За какой-нибудь час жизнь этих несчастных повернулась так, что ни ей, ни ему невозможно было уследить за безумной скачкой надвигавшейся беды.

Поэтому, вновь оказавшись лицом к лицу, ни он, раздавленный своим внезапным арестом, ни она, уничтоженная истиной, которая лишь теперь ей открылась во всей полноте, не имели сил говорить: они даже думать больше не могли.

Шанмеле, оказавшись между ними, пытался как-нибудь связать разорванные нити их сознания, но у него ничего не получалось.

— Ну, что? — наконец, спросил Баньер, обращаясь к Олимпии.

— Не знаю, — отвечала она.

— Я рожден под роковой звездой, — сказал Баньер. — Всю жизнь я разрушал счастье, которое посылал мне Господь.
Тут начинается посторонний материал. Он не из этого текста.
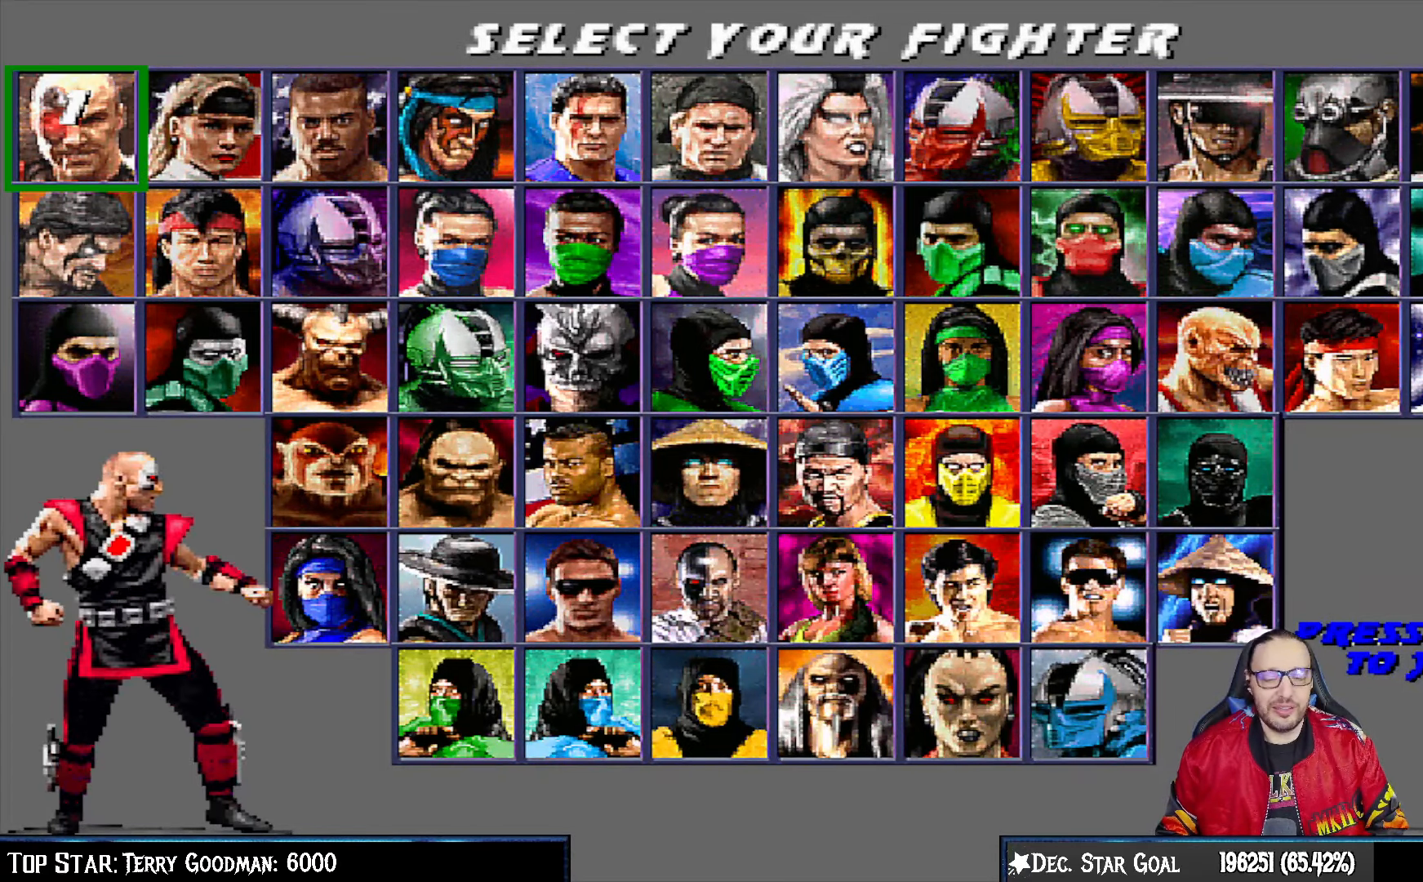
{"buttons": [], "left_stick": "center", "right_stick": "center", "events": []}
— О нет, нет, ты ошибаешься, Баньер, — возразила Олимпия с пугающим хладнокровием. — Твоя зловещая звезда, твой злой гений — это я. Кто внушил тебе мысль поступить в театр? — Я. Кто пробудил в тебе вкус к наслаждениям и расточительству? — Я. Кто подавал тебе дурной пример, развратив тебя? — Я. А кто, воображая, будто в этом твое спасение, подбил тебя завербоваться? — Я. Кто принудил тебя остановиться в Лионе, когда ты хотел бежать отсюда? — Я, я, я, все я! Если ты меня не проклянешь, берегись, Баньер! Самому Господу не измыслить таких мук, чтобы достойно покарать меня!

Ее слова прозвучали так убежденно и были произнесены с таким чувством, что Шанмеле содрогнулся.

Баньера же они не взволновали.

Нежным, печальным, проникновенным взглядом он посмотрел на Олимпию и произнес:

— Это правда, но все зло, что ты причинила мне, ничто перед тем счастьем, которое ты мне дала. Не обвиняй себя: я паду под бременем моего рока!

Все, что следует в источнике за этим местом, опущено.